A declamação desdobra o sentimento, resgata pedaços de memórias e acalenta emoções. Seus acordes permeiam a sensação que aflora, bailam sobre as nesgas do silêncio e depois de dialogarem entre si, repousam na aba do sentimento.
Não importa o timbre da voz, nem o alcance da palavra. A declamação ultrapassa o entendimento; ela é o grito da poesia. Uma boa voz não é impreterivelmente o fundamental, ainda que ajude e seja um item de importância. Para o declamador, o mais importante é transmitir a afecção do texto ao funcionar em uníssono com o mesmo.
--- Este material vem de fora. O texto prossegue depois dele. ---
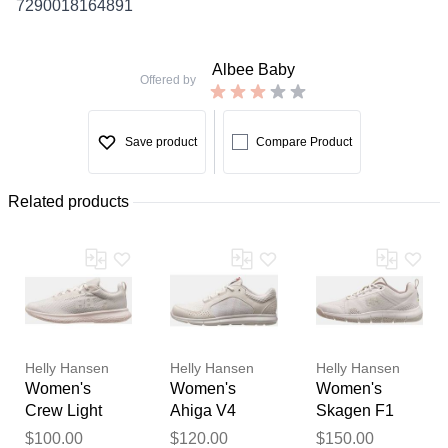
7290018164891
Albee Baby
Offered by
Save product
Compare Product
Related products
Helly Hansen
Helly Hansen
Helly Hansen
Women's
Women's
Women's
Crew Light
Ahiga V4
Skagen F1
Shoes White 6
Hydropower
Offshore
Thank you for your
$100.00
$120.00
$150.00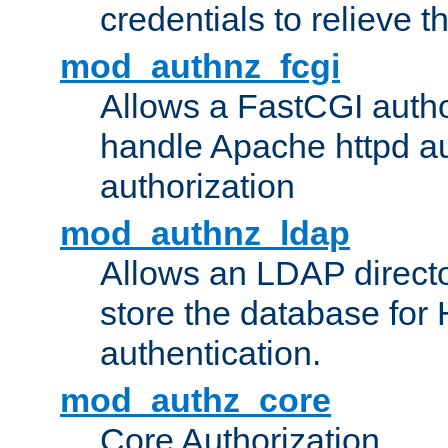
credentials to relieve 
mod_authnz_fcgi
Allows a FastCGI author
handle Apache httpd au
authorization
mod_authnz_ldap
Allows an LDAP directo
store the database for
authentication.
mod_authz_core
Core Authorization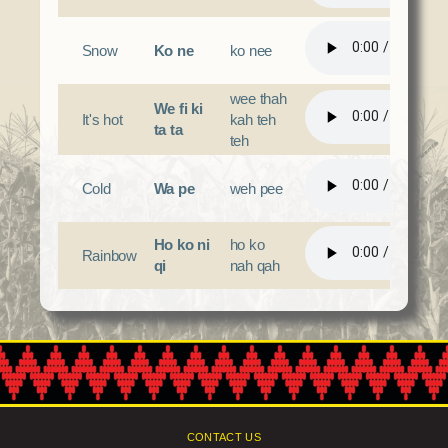
Snow
Ko ne
ko nee
wee thah
We fi ki
It's hot
kah teh
ta ta
teh
Cold
Wa pe
weh pee
Ho ko ni
ho ko
Rainbow
qi
nah qah
CONTACT US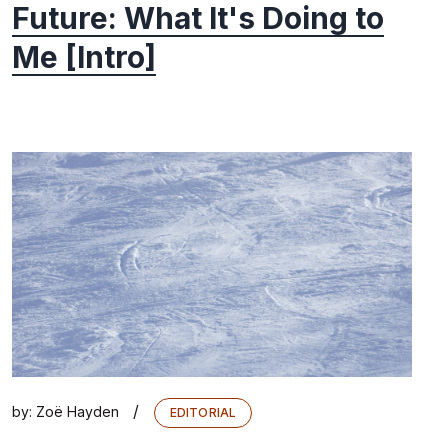
Future: What It's Doing to
Me [Intro]
/
by:
Zoë Hayden
EDITORIAL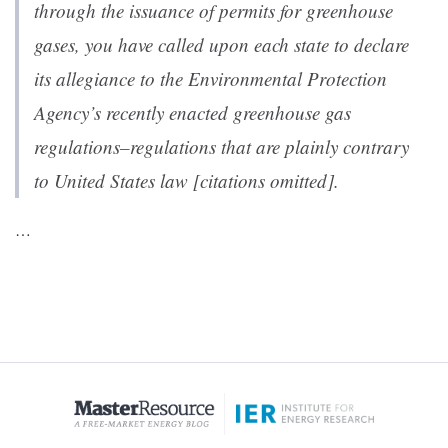
through the issuance of permits for greenhouse
gases, you have called upon each state to declare
its allegiance to the Environmental Protection
Agency’s recently enacted greenhouse gas
regulations–regulations that are plainly contrary
to United States law [citations omitted].
…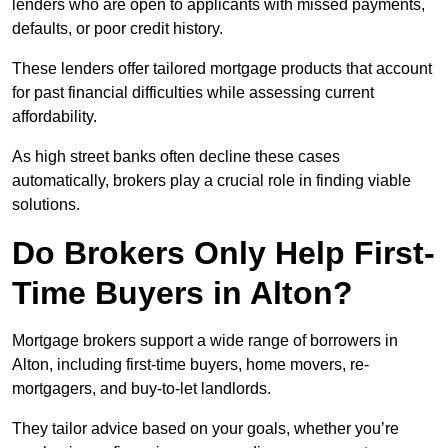
lenders who are open to applicants with missed payments,
defaults, or poor credit history.
These lenders offer tailored mortgage products that account
for past financial difficulties while assessing current
affordability.
As high street banks often decline these cases
automatically, brokers play a crucial role in finding viable
solutions.
Do Brokers Only Help First-
Time Buyers in Alton?
Mortgage brokers support a wide range of borrowers in
Alton, including first-time buyers, home movers, re-
mortgagers, and buy-to-let landlords.
They tailor advice based on your goals, whether you’re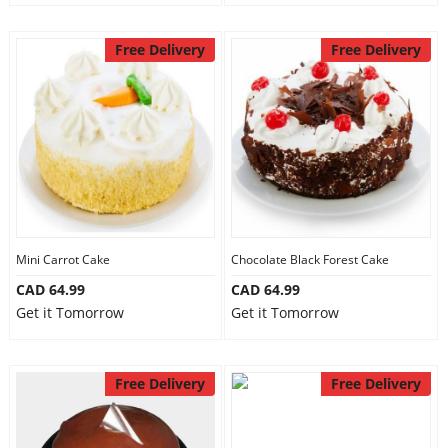
Free Delivery
Free Delivery
Mini Carrot Cake
Chocolate Black Forest Cake
CAD 64.99
CAD 64.99
Get it Tomorrow
Get it Tomorrow
Free Delivery
Free Delivery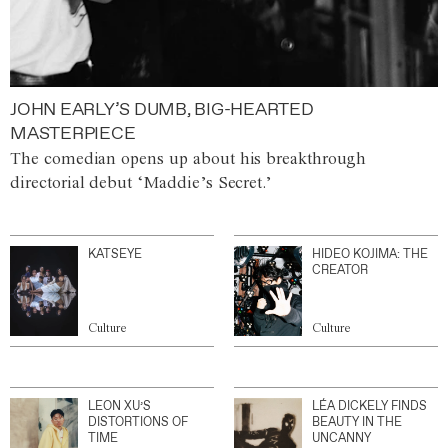
JOHN EARLY’S DUMB, BIG-HEARTED
MASTERPIECE
The comedian opens up about his breakthrough
directorial debut ‘Maddie’s Secret.’
KATSEYE
HIDEO KOJIMA: THE
CREATOR
Culture
Culture
LEON XU’S
LÉA DICKELY FINDS
DISTORTIONS OF
BEAUTY IN THE
TIME
UNCANNY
Deve despertar o sentimento que brota quando desistimos de sonhar, mas o sonho não vai embora…
Uma boa dicção valoriza o texto e não confunde o ouvinte. Por isso, o declamador deve articular bem as palavras, sem comer letras ou sílabas inteiras, tão pouco deixar cair o tom de voz no final das frases, atrapalhando o ritmo da leitura. Sabe-se que, ao estruturarmos frases que vêm directamente do nosso pensamento, o cérebro é muito mais veloz do que o nosso aparelho fono-articulatório ao expressá-las. Assim, antes do acto de declamar, o declamador deve construir toda a ideia do texto, para que a sua verbalização seja equilibrada. Assistimos a muitos recitadores que constroem suas frases no momento da declamação, que acaba por ficar carregada de entrecortes e cambaleios, denotando insegurança e falta de preparação, bem como uma relação de distância com o texto.
A declamação mutilada morre à míngua, antes mesmo que o poema ganhe forma. Por conseguinte, a declamação suprema não se constrói de pedaços de corpo, mas de sonhos inteiros, vestidos de uma miscelânea de sentimentos.
A poesia, enquanto arte verbal e auditiva, aproxima-nos de nós, ou seja, a transferência do poema para o universo físico aproxima a poesia ao nosso corpo. Assim, a realidade palpável do poema é uma parte fundamental no seu trato, e a experiência auditiva estética é sempre carregada de significado.
Essa dimensão física do poema, fora do papel, é indispensável para a compreensão do fenómeno literário, pois, a partir daí, é possível explicar diversos e outros fenómenos. É importante mostrar que o poema, antes de ser um texto no papel, tem uma realidade física intrínseca a si. A possibilidade de diversas interpretações na declamação reflecte directamente a orientação dos artistas.
Na maior parte das vezes, não se compreende o poema na primeira leitura. Assim, o declamador deve estar dotado de capacidades para analisar e interpretar o conteúdo do texto de acordo com o contexto, a fim de melhor construir a sua musicalidade. Além disso, normalmente, ouvir um poema bem declamado ajuda a melhor perceber seus efeitos e o próprio conteúdo. A declamação que prospera é aquela que, para além do requinte, acarreta em si uma ligação com a alma que a canta e, mesmo longe, exilada e esquecida, guarda a verdade com o esplendor do diamante.
O declamador que floresce é seiva viva que não se dobra ao inverno e ao vendaval. É água pura que garante a foz do rio.
Declamar é arte que dispensa adjectivos. É pérola que tem brilho cativo. Mas requer cuidado, como a flor do ninho que, desamparada, clama por carinho. Ela é o mesmo fogo que ilumina a noite escura quando os olhos buscam a chama da aventura; é a insegurança toda da paixão que flameja e arde à entrada do coração, quando a saudade invoca a luz do bem-querer, e o que se espera é a emoção do entardecer.
Por esse palco, a que chamamos arte de declamar, desfilam diversos declamadores, GRANDES e pequenos. Uns cantam o que nos afecta, desde o êxtase a dor, outros nem se ouvem porque, enquanto declamadores, não têm alma. Visto que a declamação é o brilho que incita e acalma, tem de ser inteiro e vir da alma. Aos sem alma: desfaçam-se dos borrões que vos limitam e sugam a voz dos versos, libertem-se e dissolvam o elo para alcançar a melodia. Pois, o declamador não tem escolha. Tem de mergulhar na poesia e na beleza de seus traços, e só assim, vencerá o desafio de mirar o horizonte e perceber que é preciso proteger os olhos para namorar o sol.
Numa palavra, declamar é tocar versos com a ternura dos lábios. E o declamador, mais que tudo, é a pedra que se equilibra no fio de seda. Se cair, é como que evaporasse o elo entre ele e o poema por não mais ter onde pousar. Se se mantiver firme alcança a luz de sonhos e esperanças num canto azul levemente dourado, e a canção que resulta desse instante faz o sol perder a hora de dormir.